The statistical analyses performed were tailored to the type of numerical data and variables collected. We compared the neuronal responses to bacterial presence (i.e. bacterial adherence to neural cultures over time, changes in calcium dynamics (RCa2+) from Fluo-4 4-treatment experiments, synapsin I (SynI) expression, and pCREB expression) among the different experimental conditions using Generalized Estimating Equations (GEE). These models utilize biological replicate as the grouping variable (panel variable) to account for potential data dependencies. For RCa2+ (4-treatment) and area of pCREB-positive nuclei, to compare values among groups, we used Multilevel Linear Regression Model (MLiRM). In the adhesion experiments, to compare the proportion of bacteria adhered to the culture at each interaction time point, we used a logit as link function, thus creating a Multilevel Logistic Regression models (MLoRM). For CC3 and pCREB percentage of positive cells related to total number of DAPI nuclei, we likewise used the logit link function to build a multilevel logistic regression model (MLoRM), which in this case allowed us to compare the probability of becoming pCREB+ relative to the total number of nuclei. For Syn I, to compare number of SynI+ puncta per cell between co-incubated neurons and controls, we used Multilevel Poisson Regression Model (MPoRM). For RCa2+ from Fluo-4 2-treatments imaging experiments (co-incubated neurons vs. control group) and viability assays (MTT), a one-way ANOVA (or non-parametric Kruskal–Wallis’s test) was performed, followed by Tukey’s post hoc test for multiple comparisons. Before these analyses, normality and homoscedasticity were assessed using the Kolmogorov–Smirnov and Bartlett tests, respectively.

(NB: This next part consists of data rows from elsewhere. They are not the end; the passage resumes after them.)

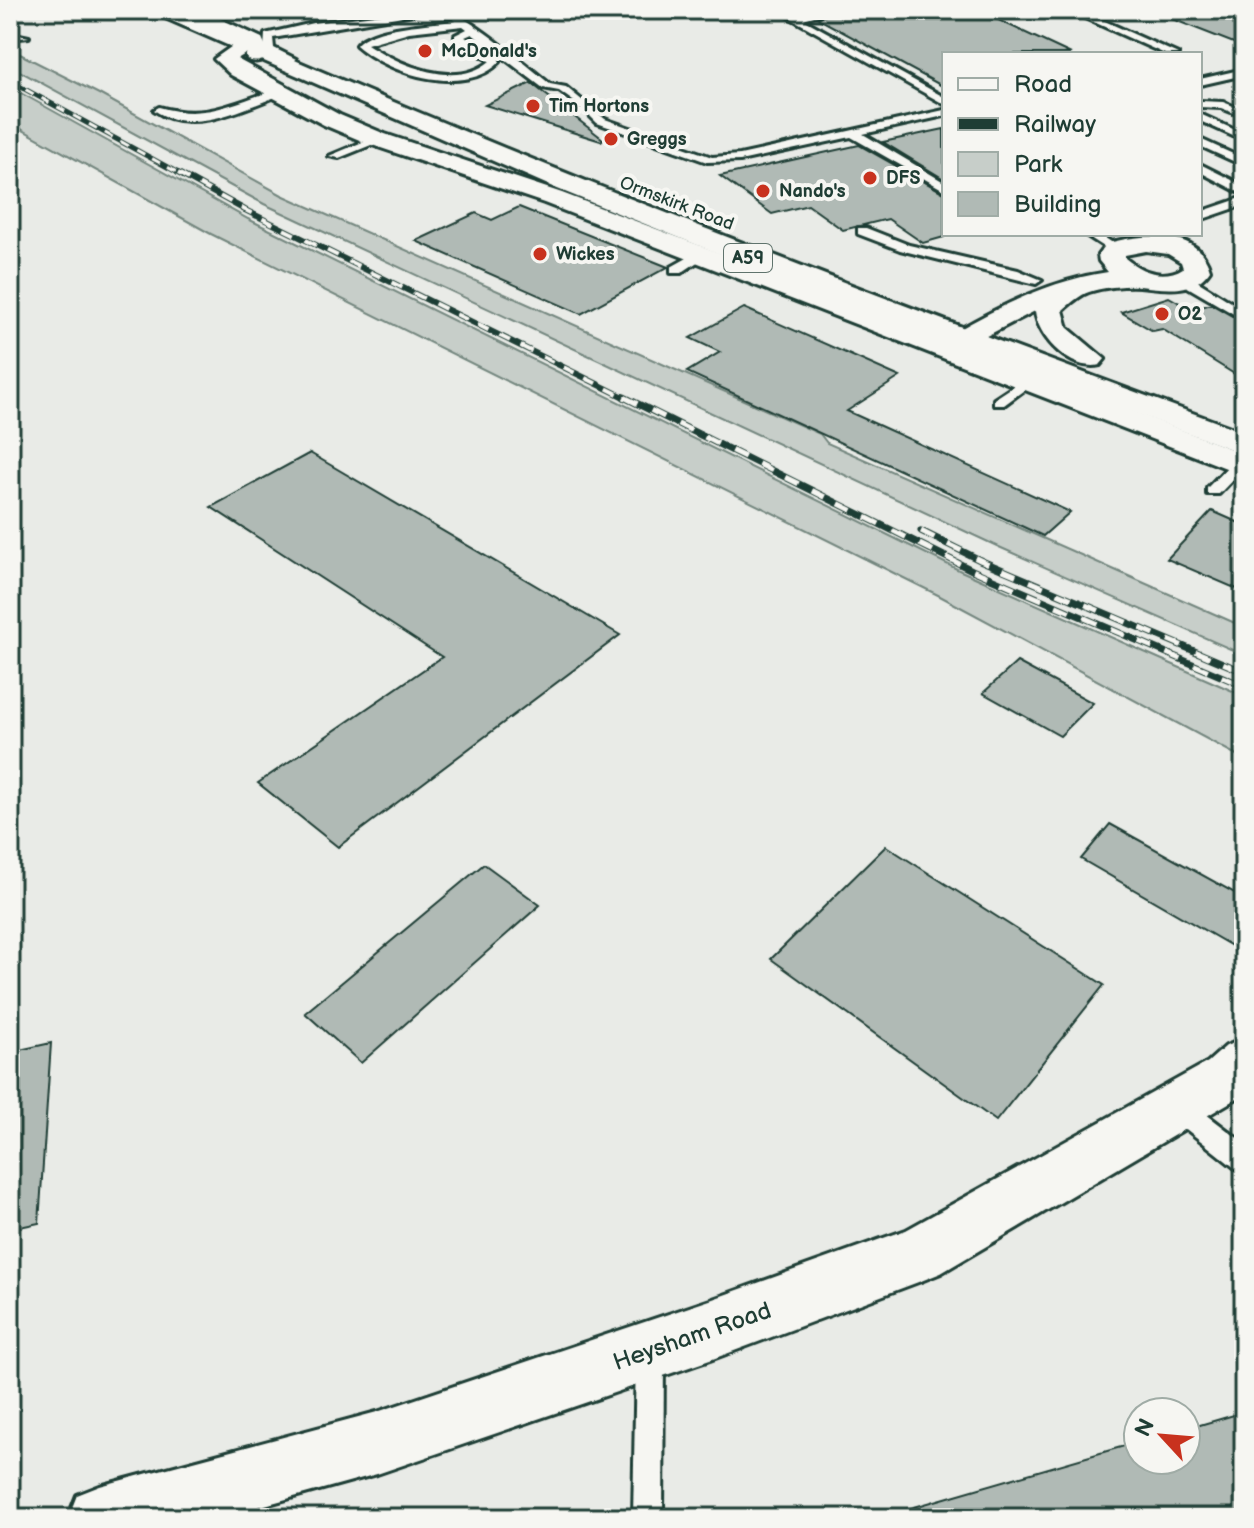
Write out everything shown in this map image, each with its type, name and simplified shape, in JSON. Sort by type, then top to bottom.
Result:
[{"type":"highway","name":"Ormskirk Road","points":[[163,10],[261,50],[561,159],[964,325],[1243,458]]},
{"type":"highway","name":"Ormskirk Road","points":[[206,10],[261,50],[356,97],[611,203],[964,325]]},
{"type":"highway","points":[[991,322],[1202,400]]},
{"type":"street","name":"Ormskirk Road","points":[[185,10],[261,50]]},
{"type":"street","points":[[261,50],[279,92],[377,139],[553,198],[1026,382],[1243,458]]},
{"type":"street","points":[[416,153],[466,157],[611,203]]},
{"type":"street","points":[[1161,239],[1193,258],[1197,270],[1184,279],[1111,278],[1083,282],[991,322],[964,325],[1036,280],[1072,268],[1099,264],[1113,252],[1134,243],[1161,239]]},
{"type":"street","points":[[1113,252],[1117,268],[1140,278]]},
{"type":"street","points":[[1083,282],[1058,298],[1049,307],[1049,313],[1050,324],[1056,333],[1090,359]]},
{"type":"street","name":"Heysham Road","points":[[100,1518],[377,1443],[650,1351],[921,1253],[1226,1078],[1244,1062]]},
{"type":"lane","points":[[261,50],[313,26],[433,10]]},
{"type":"lane","points":[[447,10],[547,86],[562,89],[584,104],[601,121],[715,160],[942,113]]},
{"type":"lane","points":[[781,10],[942,100]]},
{"type":"lane","points":[[794,18],[832,10]]},
{"type":"lane","points":[[1072,10],[1168,52]]},
{"type":"lane","points":[[261,50],[371,20]]},
{"type":"lane","points":[[363,48],[361,45],[365,40],[409,29],[471,26]]},
{"type":"lane","points":[[363,48],[446,73],[480,61],[482,56],[452,41],[471,26]]},
{"type":"lane","points":[[363,48],[438,78],[460,78],[491,67],[495,62],[494,57],[437,28]]},
{"type":"lane","points":[[10,36],[24,37]]},
{"type":"lane","points":[[1202,67],[1225,76]]},
{"type":"lane","points":[[1202,82],[1244,72]]},
{"type":"lane","points":[[159,110],[173,117],[195,119],[279,92]]},
{"type":"lane","points":[[1202,104],[1223,105],[1244,114]]},
{"type":"lane","points":[[1202,118],[1244,138]]},
{"type":"lane","points":[[853,133],[942,186]]},
{"type":"lane","points":[[335,156],[377,139]]},
{"type":"lane","points":[[1202,143],[1244,163]]},
{"type":"lane","points":[[1202,168],[1244,191]]},
{"type":"lane","points":[[1202,215],[1244,201]]},
{"type":"lane","points":[[862,231],[892,247],[1004,268],[1036,280]]},
{"type":"lane","points":[[1093,236],[1113,252]]},
{"type":"lane","points":[[1244,245],[1244,251]]},
{"type":"lane","points":[[676,270],[702,255]]},
{"type":"lane","points":[[1184,279],[1244,316]]},
{"type":"lane","points":[[999,402],[1026,382]]},
{"type":"lane","points":[[1213,491],[1243,458]]},
{"type":"lane","points":[[1176,1106],[1244,1159]]},
{"type":"lane","points":[[648,1518],[650,1351]]},
{"type":"green space","points":[[10,49],[99,94],[282,195],[820,434],[827,443],[1244,627],[1244,655],[999,547],[264,204],[10,66]]},
{"type":"green space","points":[[10,87],[248,219],[961,571],[1244,696],[1244,759],[938,595],[211,234],[10,123]]},
{"type":"building","points":[[840,10],[977,10],[1067,52],[942,52],[942,86],[817,18]]},
{"type":"building","points":[[1244,10],[1244,47],[1154,12]]},
{"type":"building","name":"Tim Hortons","points":[[531,83],[603,139],[601,141],[485,105]]},
{"type":"building","points":[[942,129],[942,178],[883,142]]},
{"type":"building","points":[[859,145],[942,192],[944,237],[923,243],[888,219],[843,230],[808,205],[772,214],[720,176]]},
{"type":"building","name":"Wickes","points":[[519,207],[668,267],[581,314],[416,241],[476,213],[492,220]]},
{"type":"building","points":[[1169,297],[1192,310],[1211,304],[1244,323],[1244,380],[1162,329],[1153,331],[1121,312]]},
{"type":"building","points":[[744,308],[900,377],[847,411],[1070,512],[1043,536],[687,372],[720,352],[690,338]]},
{"type":"building","points":[[310,453],[620,635],[338,847],[258,783],[442,657],[211,507]]},
{"type":"building","points":[[1212,511],[1244,525],[1244,592],[1167,559]]},
{"type":"building","points":[[1017,662],[1093,703],[1060,736],[983,693]]},
{"type":"building","points":[[1110,824],[1244,898],[1244,953],[1081,859]]},
{"type":"building","points":[[886,846],[1104,985],[996,1121],[771,959]]},
{"type":"building","points":[[484,864],[540,905],[361,1063],[305,1013]]},
{"type":"building","points":[[51,1043],[39,1223],[10,1229],[10,1052]]},
{"type":"building","points":[[1244,1412],[1244,1518],[905,1518],[904,1510],[1122,1447],[1122,1476],[1202,1476],[1202,1424]]},
{"type":"railway","points":[[10,81],[182,175]]},
{"type":"railway","points":[[178,173],[245,210],[628,399]]},
{"type":"railway","points":[[624,397],[972,570],[1244,686]]},
{"type":"railway","points":[[921,531],[982,561],[1244,672]]},
{"type":"place","name":"McDonald's","points":[[425,51]]},
{"type":"place","name":"Tim Hortons","points":[[533,106]]},
{"type":"place","name":"Greggs","points":[[611,139]]},
{"type":"place","name":"DFS","points":[[870,178]]},
{"type":"place","name":"Nando's","points":[[763,191]]},
{"type":"place","name":"Wickes","points":[[540,254]]},
{"type":"place","name":"O2","points":[[1162,314]]}]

The obtained results, including statistical analyses, p values, and the number of replicate measurements (N), are detailed in the “Results” section and in each corresponding Fig. legend. All statistical analyses were based on a minimum of three biological replicates, each with three technical replicates, unless otherwise specified. When possible, all experimental data are shown in the Figs., including the mean ± standard error of the mean (SEM). A significance level of 0.05 was applied to all analyses conducted. To perform statistical analyses and graphical representations, we used STATA 2017 (Stata Statistical Software: Release 15, College Station, TX, USA) and GraphPad Prism v. 8.0.2 (GraphPad Software, Inc., Boston, MA, USA).